Anyway, thus it was that I was responsible for Monica’s leaving the Serapion Brotherhood. We still saw her around occasionally, for she went off and attached herself to the other group of Surrealists, who were based mostly in Blackheath. She hung around with Charles Madge, Roland Penrose and Humphrey Jennings and we heard that she had become involved in the Mass Observation project. According to Jennings (who incidentally was the translator of Paul Eluard into English) Mass Observation was going to carry out ‘a sounding of the English collective unconscious’. Participants in Mass Observation – and there were hundreds, if not thousands of them – were going to take notes and report on such things as ‘the behaviour of people at war memorials, shouts and gestures of motorists, the aspidistra cult, the anthropology of football pools, bathroom behaviour’, and so on and so on. In this manner the texture of English life would be caught in a way which owed nothing to the techniques of a literary elite. For the first time the working class would be presented with their own culture. Jennings believed with Lautréamont and Eluard that ‘Poetry must be made by all, not by one’. Ned was very suspicious of Mass Observation at first, but … But I digress.

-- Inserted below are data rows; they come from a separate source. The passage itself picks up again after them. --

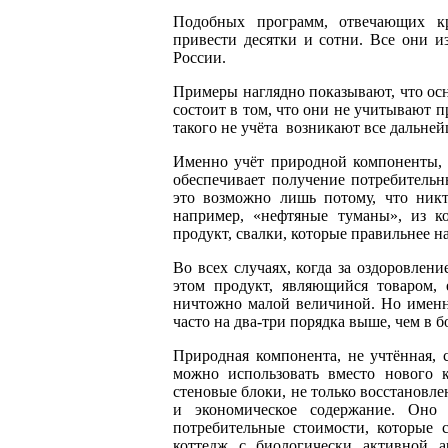
Подобных программ, отвечающих к
привести десятки и сотни. Все они и
России.
Примеры наглядно показывают, что ос
состоит в том, что они не учитывают п
такого не учёта возникают все дальне
Именно учёт природной компоненты, 
обеспечивает получение потребитель
это возможно лишь потому, что никт
например, «нефтяные туманы», из к
продукт, свалки, которые правильнее н
Во всех случаях, когда за оздоровлен
этом продукт, являющийся товаром, 
ничтожно малой величиной. Но именн
часто на два-три порядка выше, чем в 
Природная компонента, не учтённая, с
можно использовать вместо нового к
стеновые блоки, не только восстановле
и экономическое содержание. Оно 
потребительные стоимости, которые 
коттедж с биологически активной ар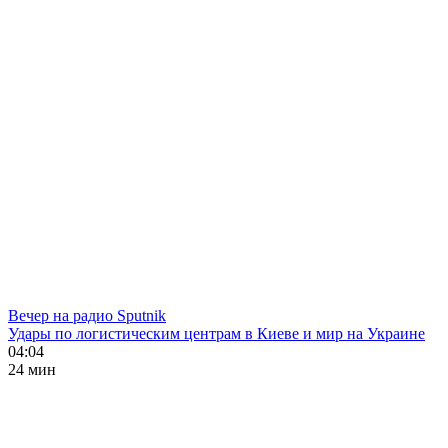
Вечер на радио Sputnik
Удары по логистическим центрам в Киеве и мир на Украине
04:04
24 мин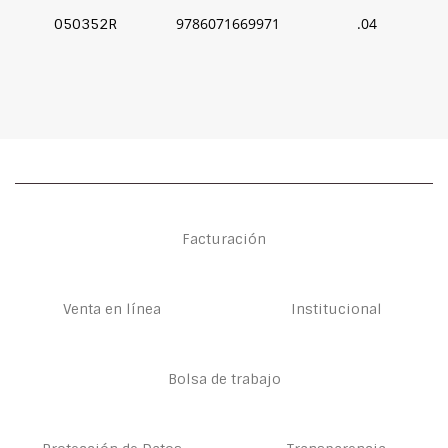
9786071669971
.04
050352R
Facturación
Venta en línea
Institucional
Bolsa de trabajo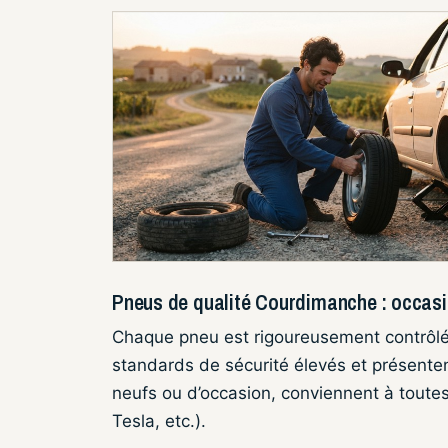
Pneus de qualité Courdimanche : occasio
Chaque pneu est rigoureusement contrôl
standards de sécurité élevés et présenten
neufs ou d’occasion, conviennent à toute
Tesla, etc.).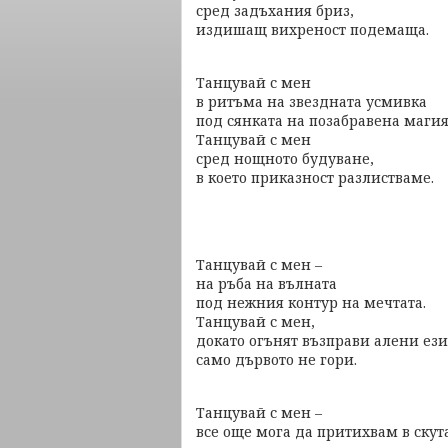
сред задъхания бриз,
издишащ вихреност подемаща.
Танцувай с мен
в ритъма на звездната усмивка
под сянката на позабравена магия
Танцувай с мен
сред нощното будуване,
в което приказност разлистваме.
Танцувай с мен –
на ръба на вълната
под нежния контур на мечтата.
Танцувай с мен,
докато огънят възправи алени ези
само дървото не гори.
Танцувай с мен –
все още мога да притихвам в скута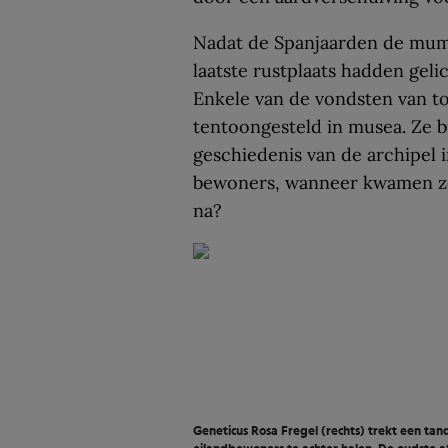
Nadat de Spanjaarden de mum
laatste rustplaats hadden gelic
Enkele van de vondsten van to
tentoongesteld in musea. Ze
geschiedenis van de archipel 
bewoners, wanneer kwamen ze 
na?
Geneticus Rosa Fregel (rechts) trekt een t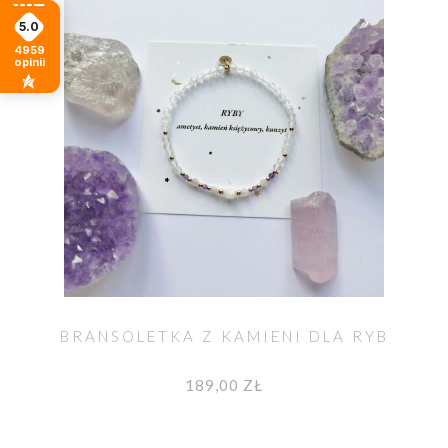
5.0
4959
opinii
BRANSOLETKA Z KAMIENI DLA RYB
189,00 ZŁ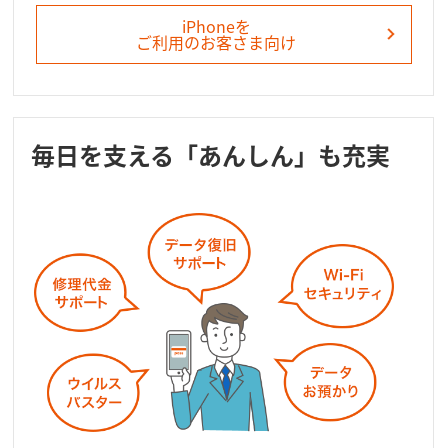
iPhoneを
ご利用のお客さま向け
毎日を支える「あんしん」も充実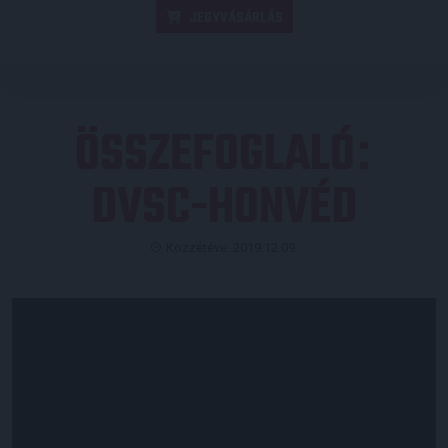
JEGYVÁSÁRLÁS
ÖSSZEFOGLALÓ
:
DVSC-HONVÉD
Közzétéve: 2019.12.09.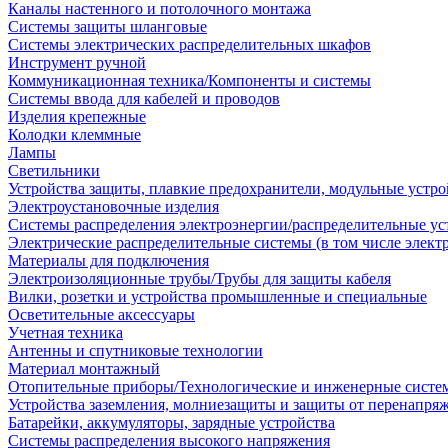
Каналы настенного и потолочного монтажа
Системы защиты шланговые
Системы электрических распределительных шкафов
Инструмент ручной
Коммуникационная техника/Компоненты и системы
Системы ввода для кабелей и проводов
Изделия крепежные
Колодки клеммные
Лампы
Светильники
Устройства защиты, плавкие предохранители, модульные устр
Электроустановочные изделия
Системы распределения электроэнергии/распределительные ус
Электрические распределительные системы (в том числе элект
Материалы для подключения
Электроизоляционные трубы/Трубы для защиты кабеля
Вилки, розетки и устройства промышленные и специальные
Осветительные аксессуары
Учетная техника
Антенны и спутниковые технологии
Материал монтажный
Отопительные приборы/Технологические и инженерные систе
Устройства заземления, молниезащиты и защиты от перенапря
Батарейки, аккумуляторы, зарядные устройства
Системы распределения высокого напряжения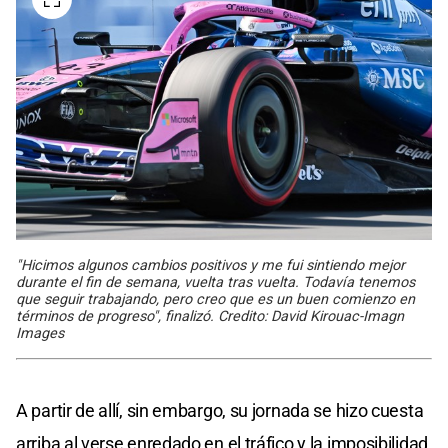
"Hicimos algunos cambios positivos y me fui sintiendo mejor
durante el fin de semana, vuelta tras vuelta. Todavía tenemos
que seguir trabajando, pero creo que es un buen comienzo en
términos de progreso", finalizó. Credito: David Kirouac-Imagn
Images
A partir de allí, sin embargo, su jornada se hizo cuesta
arriba al verse enredado en el tráfico y la imposibilidad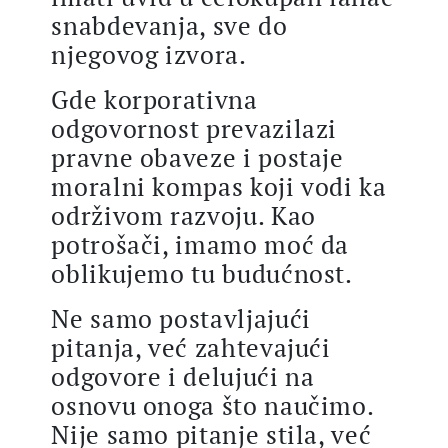
snabdevanja, sve do
njegovog izvora.
Gde korporativna
odgovornost prevazilazi
pravne obaveze i postaje
moralni kompas koji vodi ka
održivom razvoju. Kao
potrošači, imamo moć da
oblikujemo tu budućnost.
Ne samo postavljajući
pitanja, već zahtevajući
odgovore i delujući na
osnovu onoga što naučimo.
Nije samo pitanje stila, već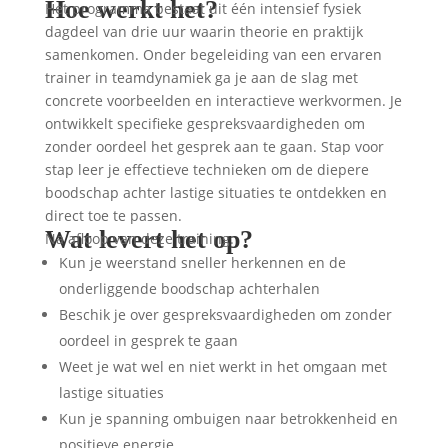
Hoe werkt het?
Het programma bestaat uit één intensief fysiek
dagdeel van drie uur waarin theorie en praktijk
samenkomen. Onder begeleiding van een ervaren
trainer in teamdynamiek ga je aan de slag met
concrete voorbeelden en interactieve werkvormen. Je
ontwikkelt specifieke gespreksvaardigheden om
zonder oordeel het gesprek aan te gaan. Stap voor
stap leer je effectieve technieken om de diepere
boodschap achter lastige situaties te ontdekken en
direct toe te passen.
Wat levert het op?
Na afloop van deze training:
Kun je weerstand sneller herkennen en de
onderliggende boodschap achterhalen
Beschik je over gespreksvaardigheden om zonder
oordeel in gesprek te gaan
Weet je wat wel en niet werkt in het omgaan met
lastige situaties
Kun je spanning ombuigen naar betrokkenheid en
positieve energie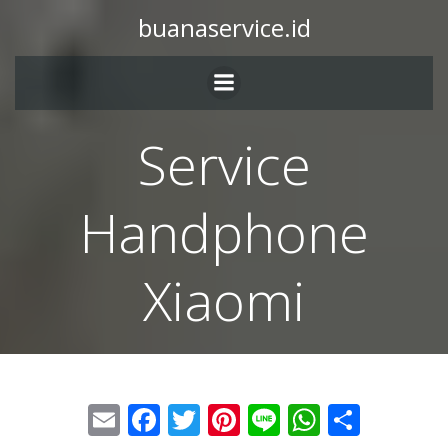
buanaservice.id
Service
Handphone
Xiaomi
Email
Facebook
Twitter
Pinterest
Line
WhatsA
Share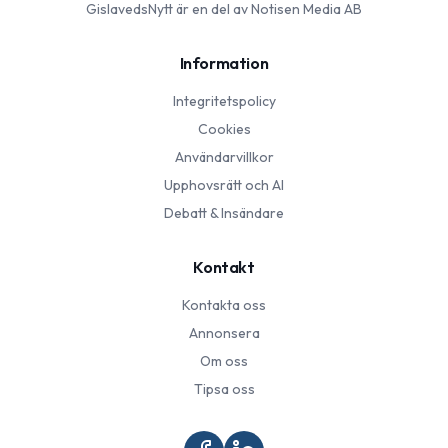
GislavedsNytt
är en del av Notisen Media AB
Information
Integritetspolicy
Cookies
Användarvillkor
Upphovsrätt och AI
Debatt & Insändare
Kontakt
Kontakta oss
Annonsera
Om oss
Tipsa oss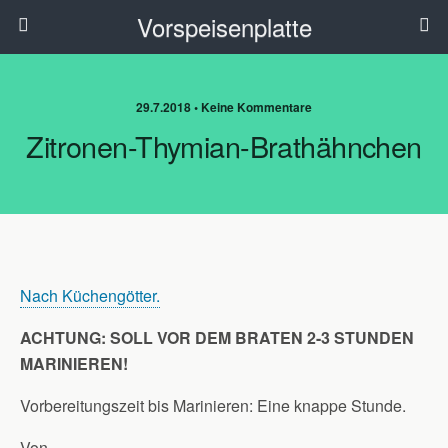
Vorspeisenplatte
29.7.2018 • Keine Kommentare
Zitronen-Thymian-Brathähnchen
Nach Küchengötter.
ACHTUNG: SOLL VOR DEM BRATEN 2-3 STUNDEN
MARINIEREN!
Vorbereitungszeit bis Marinieren: Eine knappe Stunde.
Von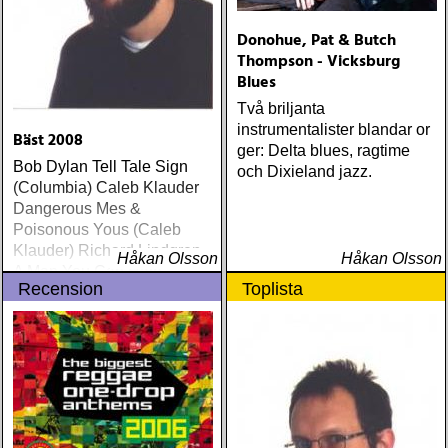
Donohue, Pat & Butch
Thompson - Vicksburg
Blues
Två briljanta
instrumentalister blandar or
Bäst 2008
ger: Delta blues, ragtime
Bob Dylan Tell Tale Sign
och Dixieland jazz.
(Columbia) Caleb Klauder
Dangerous Mes &
Poisonous Yous (Caleb
Klauder) Richard Lindgren
Håkan Olsson
Håkan Olsson
A Man You Can Hate
Recension
Toplista
(Rootsy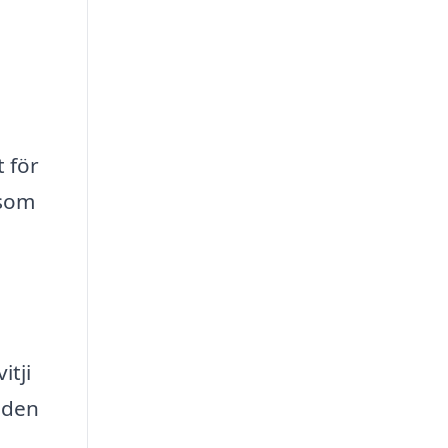
t för
 som
itji
aden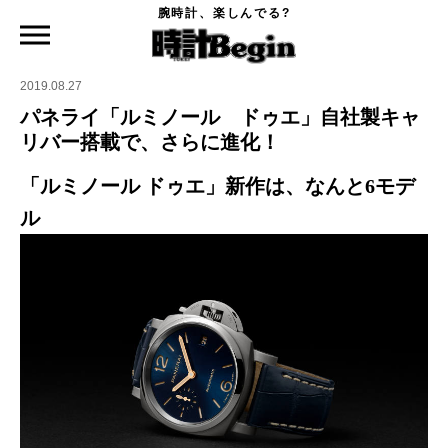
腕時計、楽しんでる?
時計Begin TOP
ニュース
パネライ「ルミノール ドゥエ」自社製キャリバー搭載で、さらに進化！
2019.08.27
パネライ「ルミノール ドゥエ」自社製キャ
リバー搭載で、さらに進化！
「ルミノール ドゥエ」新作は、なんと6モデ
ル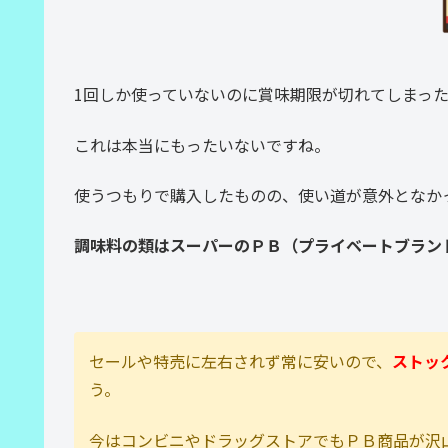
1回しか使っていないのに賞味期限が切れてしまっ
これは本当にもったいないですね。
使うつもりで購入したものの、使い道が意外となか
調味料の類はスーパーのＰＢ（プライベートブラン
セールや特売に左右されず常に安いので、
ストッ
う。
今はコンビニやドラッグストアでもＰＢ商品が沢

New Year’s Eve approached and I could think of little else except the night I would spend with Caroline at the Ball. We met briefly from time to time. I always brought roses to these meetings. The reason it was always roses was that it was practically the only flower I knew the name of to ask for. We discussed, among other th
ings, our costumes. I was going as Count Cagliostro and was hiring most of my costume from a theatrical suppliers, but Caroline, who had decided to go as Marie Antoinette, was making her own dress. As she described it, it was a spectacular feat of soft engineering – an elaborate creation of hoops, frills, furbelows and layered petticoats. What with her office work and her amateur dramatics, she ought to have been worn out, but she was full of energy and it was I who was often preoccupied and despondent.
The night of the Ball, the night when one bad year gave way to what proved to be a worse year, finally came. Before the War the Chelsea Arts Ball was the biggest party of the year. It may be still, for all I know. At the entrance, confronted by the Pathe and Movietone news teams and the flashing bulbs of the press, Caroline paused to slide her cloak off onto my arms and she spread her skirts before the cameras to reveal herself dressed in an astonishingly elaborate panniered confection of pink, blue and white. As we progressed into the Albert Hall, she instructed me on the distinctive functions of the skirt’s countless furbelows, ribbons, puffs and bows. She had stuck buckles on her shoes to make them look more antique. She seemed feverishly excited, though this may only have been the effect of the patches of rouge she had pressed to her cheeks. In that antique make-up and with her powdered hair piled up in high tightly curled rolls she also looked much older. She might have been a seasoned courtesan – one with a long list of dangerous liaisons behind her. I still have the photograph taken of us by the Ball’s official photographer and in it she looks almost sinister. Indeed, we both look a little strange. The floor of the Albert Hall was fringed with mock pavilions and pergolas and crowded with English, French, Russian and Venetian aristocrats in powdered wigs, as well as grenadiers, highwaymen and their molls, milkmaids, banditti, sans cullottes and figures from the Commedia dell’ Arte. Many of the revellers wore domino masks and these had the effect of making the eyes seem brighter and the smiles sharper.
The music that night was provided first by Jack Hilton and then later by Ambrose and his Band. It was somewhat curious to behold the perruqued and silken-clad crowd dressed for the minuet but dancing to the strains of ‘Night and Day’ and ‘Begin the Beguine’. Caroline seemed so softly yielding that, as she rested her head on my shoulder, I found my hands straying everywhere, down past the bodice and stomacher and hopelessly fumbling at her panniered skirt, but, after only a little while, she broke away.